Although housecats don't typically get as broad a range of spontaneous cancers as domestic dogs, at least two types of lymphoma are common in cats, as is kidney failure, Lyons noted. Cats are also susceptible to infectious disease and common diseases such as diabetes, allergies, and asthma, she explained.
The large potential pedigrees, population structure, and linkage patterns being parsed from cat genomes make the animals amenable to further study as well, according to Lyons. She noted that there appear to be roughly a dozen cat "ethnicities" for feral and domestic cats from different parts of the world with between 20 and 25 genetically distinct breeds.
For the 99 Lives genome sequencing project, the team is systematically producing two PCR-free libraries per cat, which are sequenced to between 15-fold and 30-fold average genome coverage using Illumina HiSeq paired-end sequencing.

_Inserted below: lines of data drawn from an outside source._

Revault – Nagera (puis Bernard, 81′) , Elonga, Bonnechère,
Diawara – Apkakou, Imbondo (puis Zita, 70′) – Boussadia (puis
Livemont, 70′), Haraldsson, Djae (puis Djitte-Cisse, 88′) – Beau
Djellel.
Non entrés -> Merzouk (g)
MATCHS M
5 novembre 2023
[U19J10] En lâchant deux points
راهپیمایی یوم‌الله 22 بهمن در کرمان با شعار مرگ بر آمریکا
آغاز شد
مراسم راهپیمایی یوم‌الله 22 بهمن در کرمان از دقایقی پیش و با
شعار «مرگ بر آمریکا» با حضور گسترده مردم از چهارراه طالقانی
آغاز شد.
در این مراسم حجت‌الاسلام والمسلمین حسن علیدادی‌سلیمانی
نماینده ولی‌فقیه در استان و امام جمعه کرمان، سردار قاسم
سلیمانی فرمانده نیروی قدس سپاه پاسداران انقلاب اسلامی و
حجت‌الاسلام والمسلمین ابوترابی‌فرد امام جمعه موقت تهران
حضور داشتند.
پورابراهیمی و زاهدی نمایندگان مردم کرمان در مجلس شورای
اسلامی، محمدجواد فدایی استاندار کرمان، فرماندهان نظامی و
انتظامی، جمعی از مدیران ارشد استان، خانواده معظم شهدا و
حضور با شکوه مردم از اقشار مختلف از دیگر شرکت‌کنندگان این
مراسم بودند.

The resulting reads are being aligned to the cat reference genome with the help of data analysis and visualization tools from Maverix Biomics, which is partnering with the researchers on the study.
Using such data, members of the team have tracked down mutations associated with polycystic kidney disease in Palas cats. The kidney condition is common in Persian and other exotic breeds, Lyons said, suggesting cats might make a suitable model for some human kidney conditions.

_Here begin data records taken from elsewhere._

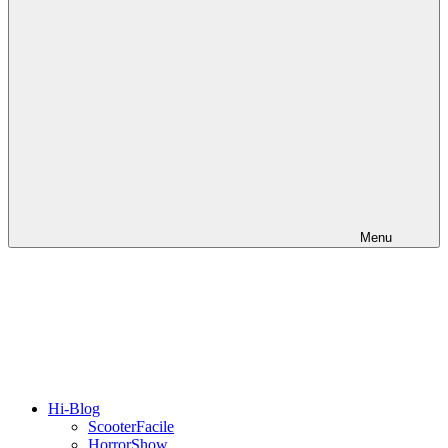
Menu
Hi-Blog
ScooterFacile
HorrorShow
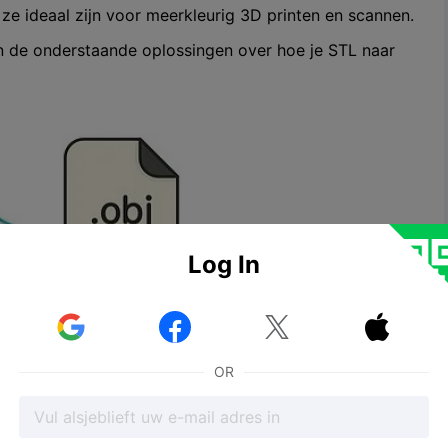
e ideaal zijn voor meerkleurig 3D printen en scannen.
an de onderstaande oplossingen over hoe je STL naar
Log In



OR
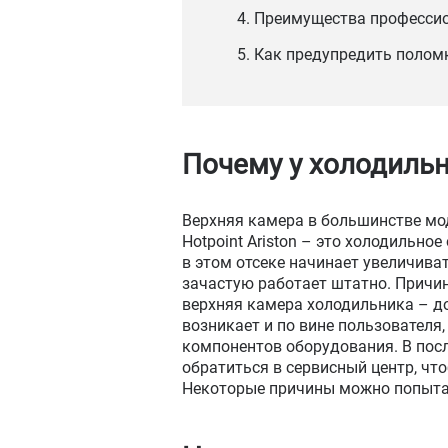
4. Преимущества професси
5. Как предупредить полом
Почему у холодильн
Верхняя камера в большинстве мо
Hotpoint Ariston – это холодильно
в этом отсеке начинает увеличива
зачастую работает штатно. Причин
верхняя камера холодильника – д
возникает и по вине пользователя,
компонентов оборудования. В пос
обратиться в сервисный центр, чт
Некоторые причины можно попыта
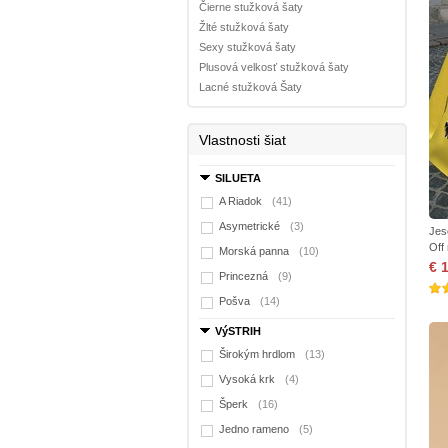
Čierne stužková šaty
Žlté stužková šaty
Sexy stužková šaty
Plusová velkosť stužková šaty
Lacné stužková Šaty
Vlastnosti šiat
SILUETA
A Riadok
(41)
Asymetrické
(3)
Jes
Off
Morská panna
(10)
€ 
Princezná
(9)
Pošva
(14)
VýSTRIH
Širokým hrdlom
(13)
Vysoká krk
(4)
Šperk
(16)
Jedno rameno
(5)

Likewise, the work has uncovered alterations in genes such as AIPL1 and IQCB1 that appear to be involved in a progressive blindness condition in cats known as progressive retinal atrophy. And variants that appear to play a causal role in feline lymphomas are currently being validated and confirmed, Lyons noted.
The team is continuing to look into these and other conditions in cats such as bone disorders, dwarfism, and heart conditions.